[What this task involves]: Only the lines that include "front" should be copied from the data below.

=-=-=

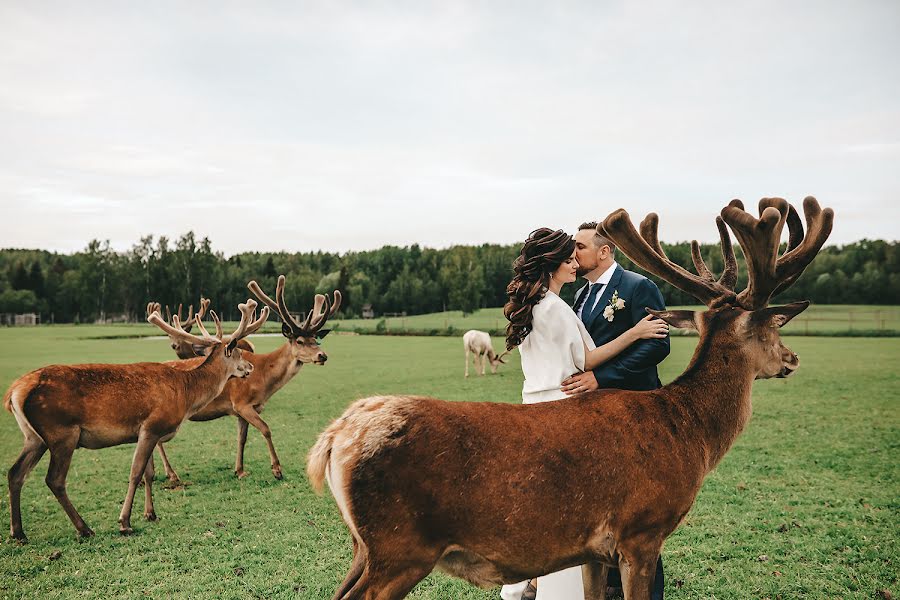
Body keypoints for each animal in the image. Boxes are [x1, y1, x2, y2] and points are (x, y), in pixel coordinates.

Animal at [4, 300, 268, 540]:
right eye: (238, 352)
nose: (250, 367)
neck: (186, 393)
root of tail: (15, 391)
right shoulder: (152, 425)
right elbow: (135, 472)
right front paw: (125, 522)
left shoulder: (147, 431)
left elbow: (148, 473)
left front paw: (150, 514)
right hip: (62, 433)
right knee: (54, 480)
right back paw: (84, 528)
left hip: (34, 438)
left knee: (15, 472)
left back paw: (18, 532)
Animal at [152, 276, 342, 482]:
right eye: (299, 341)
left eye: (316, 339)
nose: (322, 355)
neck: (264, 380)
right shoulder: (242, 403)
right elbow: (266, 429)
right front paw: (277, 469)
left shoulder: (242, 410)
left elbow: (242, 438)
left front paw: (240, 470)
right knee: (158, 439)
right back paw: (171, 474)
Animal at [306, 197, 832, 600]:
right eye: (773, 325)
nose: (792, 358)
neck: (691, 436)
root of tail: (333, 439)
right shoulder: (641, 531)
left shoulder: (590, 549)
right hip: (401, 548)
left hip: (363, 547)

=-=-=

[Task solution]:
right front paw: (125, 522)
left front paw: (150, 514)
right front paw: (277, 469)
left front paw: (240, 470)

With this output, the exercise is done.